A investigação detalhada revelou ainda que a falta de manutenção era crônica. Equipamentos essenciais para o funcionamento de um açougue, como moedores e ganchos, apresentavam forte oxidação (ferrugem), o que pode transferir resíduos metálicos e bactérias para os alimentos. Em um dos episódios mais chocantes relatados pelos técnicos e policiais, foram encontradas partes de insetos incrustadas em peças de frango que estavam expostas para venda no balcão refrigerado. Ao todo, a Vigilância Sanitária lavrou 25 infrações distintas, que tratavam desde o acúmulo de sujeira nas instalações físicas até a ineficiência das câmaras frias, que não mantinham a temperatura adequada para a conservação proteica.
Como resultado direto da operação, aproximadamente 192 quilos de carnes e produtos derivados foram apreendidos, inutilizados e imediatamente descartados sob supervisão das autoridades. Além do estado de conservação precário, muitos desses itens eram produzidos de forma artesanal no próprio local, como hambúrgueres e espetinhos, mas não possuíam os registros obrigatórios nos órgãos reguladores, o que impede a rastreabilidade da matéria-prima. A ausência de selos de inspeção e a falta de controle sobre a origem dos produtos processados foram pontos determinantes para a interdição total do estabelecimento, que agora permanece de portas fechadas por tempo indeterminado.
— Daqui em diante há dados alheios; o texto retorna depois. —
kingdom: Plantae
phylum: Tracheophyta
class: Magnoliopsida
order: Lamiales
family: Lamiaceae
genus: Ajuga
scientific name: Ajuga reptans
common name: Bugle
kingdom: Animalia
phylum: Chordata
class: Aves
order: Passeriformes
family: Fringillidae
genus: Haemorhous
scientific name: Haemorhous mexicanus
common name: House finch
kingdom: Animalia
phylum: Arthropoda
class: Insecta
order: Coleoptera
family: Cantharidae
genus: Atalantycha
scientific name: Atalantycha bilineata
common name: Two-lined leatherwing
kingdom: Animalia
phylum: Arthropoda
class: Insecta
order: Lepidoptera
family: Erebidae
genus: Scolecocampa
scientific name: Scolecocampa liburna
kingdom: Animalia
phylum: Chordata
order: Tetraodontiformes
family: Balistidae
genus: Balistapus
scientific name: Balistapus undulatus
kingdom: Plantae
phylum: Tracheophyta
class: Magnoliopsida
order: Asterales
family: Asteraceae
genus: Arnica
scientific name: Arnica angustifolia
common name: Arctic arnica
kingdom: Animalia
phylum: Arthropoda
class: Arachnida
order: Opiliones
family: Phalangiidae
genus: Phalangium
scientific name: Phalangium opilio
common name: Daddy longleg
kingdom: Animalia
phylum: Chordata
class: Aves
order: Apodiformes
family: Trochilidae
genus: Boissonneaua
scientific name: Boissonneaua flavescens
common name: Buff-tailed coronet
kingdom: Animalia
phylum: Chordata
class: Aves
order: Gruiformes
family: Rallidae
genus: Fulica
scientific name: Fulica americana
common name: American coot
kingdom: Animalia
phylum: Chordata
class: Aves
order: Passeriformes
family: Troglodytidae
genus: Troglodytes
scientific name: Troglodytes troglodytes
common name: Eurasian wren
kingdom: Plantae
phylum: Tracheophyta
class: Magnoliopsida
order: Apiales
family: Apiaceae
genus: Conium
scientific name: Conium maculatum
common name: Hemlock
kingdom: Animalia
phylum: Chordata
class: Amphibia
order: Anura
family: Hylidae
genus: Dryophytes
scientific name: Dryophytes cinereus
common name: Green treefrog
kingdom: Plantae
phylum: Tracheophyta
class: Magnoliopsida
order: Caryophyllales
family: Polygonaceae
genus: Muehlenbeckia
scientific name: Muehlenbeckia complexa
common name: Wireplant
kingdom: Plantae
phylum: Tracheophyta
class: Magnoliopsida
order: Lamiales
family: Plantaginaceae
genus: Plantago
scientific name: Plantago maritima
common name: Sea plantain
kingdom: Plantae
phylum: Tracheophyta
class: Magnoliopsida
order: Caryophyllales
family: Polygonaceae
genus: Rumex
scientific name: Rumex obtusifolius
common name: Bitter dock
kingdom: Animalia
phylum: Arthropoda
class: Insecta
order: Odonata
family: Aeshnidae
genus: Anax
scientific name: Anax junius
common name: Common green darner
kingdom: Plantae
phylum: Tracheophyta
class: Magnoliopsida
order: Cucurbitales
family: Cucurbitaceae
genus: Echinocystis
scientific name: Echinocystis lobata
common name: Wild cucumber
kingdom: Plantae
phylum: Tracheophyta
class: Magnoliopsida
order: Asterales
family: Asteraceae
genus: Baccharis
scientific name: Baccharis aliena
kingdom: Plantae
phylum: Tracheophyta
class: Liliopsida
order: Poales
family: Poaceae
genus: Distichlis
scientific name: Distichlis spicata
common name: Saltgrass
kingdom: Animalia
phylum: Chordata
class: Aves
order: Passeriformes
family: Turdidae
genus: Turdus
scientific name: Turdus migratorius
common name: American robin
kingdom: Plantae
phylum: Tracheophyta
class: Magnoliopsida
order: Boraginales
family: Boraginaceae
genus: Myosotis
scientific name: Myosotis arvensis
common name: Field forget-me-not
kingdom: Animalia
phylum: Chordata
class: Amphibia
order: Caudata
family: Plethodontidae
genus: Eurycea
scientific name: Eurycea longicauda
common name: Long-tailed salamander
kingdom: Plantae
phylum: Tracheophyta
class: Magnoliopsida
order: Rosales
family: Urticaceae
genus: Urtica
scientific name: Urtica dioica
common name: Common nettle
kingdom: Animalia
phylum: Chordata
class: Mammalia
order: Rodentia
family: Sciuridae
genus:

Os responsáveis pelo estabelecimento deverão responder administrativa e criminalmente pelas irregularidades constatadas. A Decon ressalta que esse tipo de fiscalização é fundamental para garantir que o Direito do Consumidor seja respeitado, especialmente no que tange à segurança alimentar. Para que o açougue possa voltar a operar no futuro, os proprietários precisarão realizar uma reforma estrutural completa, higienização rigorosa e obter novas certificações junto aos órgãos de saúde. A Polícia Civil reforça a importância da participação popular e informa que denúncias sobre outros locais em condições semelhantes podem ser feitas de forma anônima através dos canais oficiais, contribuindo para a manutenção da saúde coletiva na capital.